Il gruppo più debole, terrorizzato dalla falange armata e meno diplomatica del racket, si era nascosto su un treno ed era fuggito a Trieste. Solo grazie all’intervento di Victor è tornata la pace in via Renon e si è evitato uno spargimento di sangue.

E mentre in Romania veniva eseguito l’arresto internazionale, a Reggio Emilia finiva in manette il secondo luogotenente del boss: Ismail Beiget, detto “Il turco” e che per impressionare gli avversari si faceva chiamare “Solimano il Magnifico”. Il turco aveva invece gli incarichi più operativi, quelli in cui non ci si fanno scrupoli a menare le mani. Protettore possessivo, controllava a breve distanza le sue schiave anche mentre erano in servizio. Nel quadro dell’inchiesta, coordinata dal sostituto procuratore Andrea Sacchetti, è emerso come il boss del sodalizio si fidasse solo del turco per proteggere le sue due bambine, che gli venivano affidate in assenza del padre anche per i minimi spostamenti. La base del clan, hanno accertato gli uomini del nucleo investigativo dei carabinieri, impegnati per mesi in pedinamenti e intercettazioni di decine di persone e utenze telefoniche, era a Torino.

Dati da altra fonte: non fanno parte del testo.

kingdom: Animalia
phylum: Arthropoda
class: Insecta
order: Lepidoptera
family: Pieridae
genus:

Dopo i primi contatti, il boss era venuto a Bolzano a installare il suo business di schiave di strada e furti, per poi tornare in Piemonte e controllare tutto a distanza. I soldi venivano raccolti dai suoi sgherri e poi trasferiti alla base con i servizi di “money transfer” in piccole quote. I carabinieri hanno accertato che nel corso dei mesi centinaia di migliaia di euro sono transitati sui conti del clan, dopo aver monopolizzato la prostituzione a Bolzano.